ETHC 445 ETHC 445 Week 2 Assignment | Devry University

ETHC 445 ETHC 445  Week 2 Assignment | Devry University

Week 2: 

This week we study two medieval philosophers who tried to understand and explain why humans act in "good" or "bad.  They inquired whether there something in our nature that drives us toward "good" or "evil."

FIRST LEAD DISCUSSION QUESTION: Let us like Augustine and Aquinas also consider whether we humans are by nature, good, or bad. Or are we neutral and shaped in our behavior by nurture?  Do we have to learn what is "Good?"   Or are we influenced by both our nature and how we are nurtured? Your thoughts.

Week 2: FIRST LEAD QUESTION LEARNING POINTS:

The question I presented by my First Lead Discussion Question is one that has been argued about for centuries.  Various views and arguments are presented, religious beliefs, data subjected to inductive or deductive reasoning, anecdotes.  All can and have been called upon to support an opinion of whether by nature humans are good, neutral, or bad. Is there something innate in humans which directs them toward good or bad behavior, is there something external which determines our behavior? Nurture, nature, both?
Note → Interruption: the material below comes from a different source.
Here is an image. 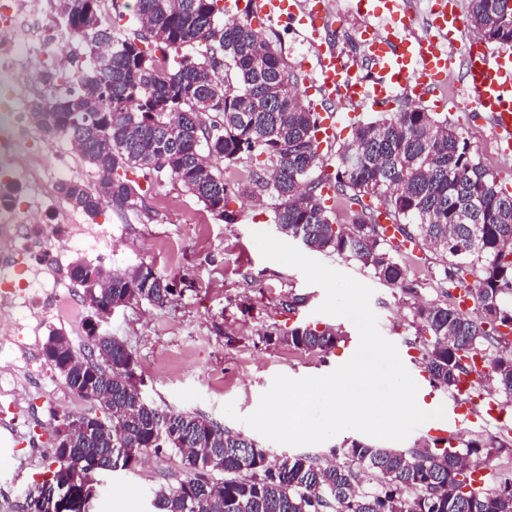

The underlying question is why this might matter. Does the answer to this question then determine what is good or bad behavior? Does it have implications regarding how we ought to go about analyzing a situation in determining what is the “right” course of action?

Our next lead discussion question calls on us to study St. Augustine’s and St. Aquinas’s views on human nature and the implications of their views. As you study their views, consider whether and how, if at all, such views are helpful to us in making better ethical choices.

 

SECOND LEAD DISCUSSION QUESTION:

Decide what to do in the job interview we discussed in week 1 now using the Natural Law ethical theory.  What is the right choice to make?  To tell on your friend or not?  Or does the Natural Law theory allow for another "Right" option?   

SECOND LEAD QUESTION LEARNING POINTS

The question of whether humans are by nature good, bad, or neutral has been and continues to be debated. Our study of Augustine and Aquinas is meant to make us aware that this has been a question of ethical inquiry and provides one of the earliest ethical approaches for determining whether an act is good or bad. That standard is the” Divine Command.”  Augustine and Aquinas were of the Christian religious tradition, clerics of the Roman Catholic Church. For them what is the good was known and given to them through their religion, their belief in a divinity,  God,  that has provided the standards.

For Augustine and Aquinas the bad was not obeying that which they were instructed by divinity to do. They struggled with the question why do humans do bad when they know what is the good?  Augustine found the answer in human nature as illustrated by the biblical story of the first humans, Adam and Eve.  They being driven by some compulsion in their nature to disobey God, and because they have free will, can choose to give in to that I compulsion. Augustine called this  ”original sin,” the inherited condition of humans that lies as the basis for the explanation for the continuing lifelong struggle humans have between doing what they know to be good but on occasion being driven to do otherwise.

Aquinas approaches this question from a different perspective. While not rejecting the divine command he uses reason to find those divine commands as part of the natural laws that he discerns are characteristic of humanity. He finds that in all humanity there is an instinct for self-preservation, procreation, a drive for meaning in life. Aquinas does not reject the divine command of his religious tradition grounding the origin of natural law in God, but observes   all humans can come to know the natural law through the use of reason whether you believe in a divinity are not, an observation he made in that many other non-Christian religions and even those who do not believe in God hold to the  same ethical principles.

 So for St. Aquinas doing wrong is to go against the natural law, the divine command structuring the human condition, human nature.  He finds two reasons.  First, we do “wrong”  out of ignorance that what we are doing may not actually be consistent with the natural law, an example being that at one time cigarette smoking was thought to be beneficial or eating certain food once thought to be beneficial, but we now  find is not. The second reason  is our emotions,  similar to St. Augustine,  that drive us to do bad. Aquinas with Augustine observes they can become so strong on occasion that they override our reason and compel us to act contrary to what we know is otherwise right.

So what is the ethical choice regarding the job interview applying the Natural Law theory.  Which of its BASIC GOODS  as discussed in the video on this theory does the possible choices support or violate?  Is telling on your best friend supportive of  “survival/life?  Or maybe “avoiding offense?”  Does concealing it make it easier or harder to “live in society?”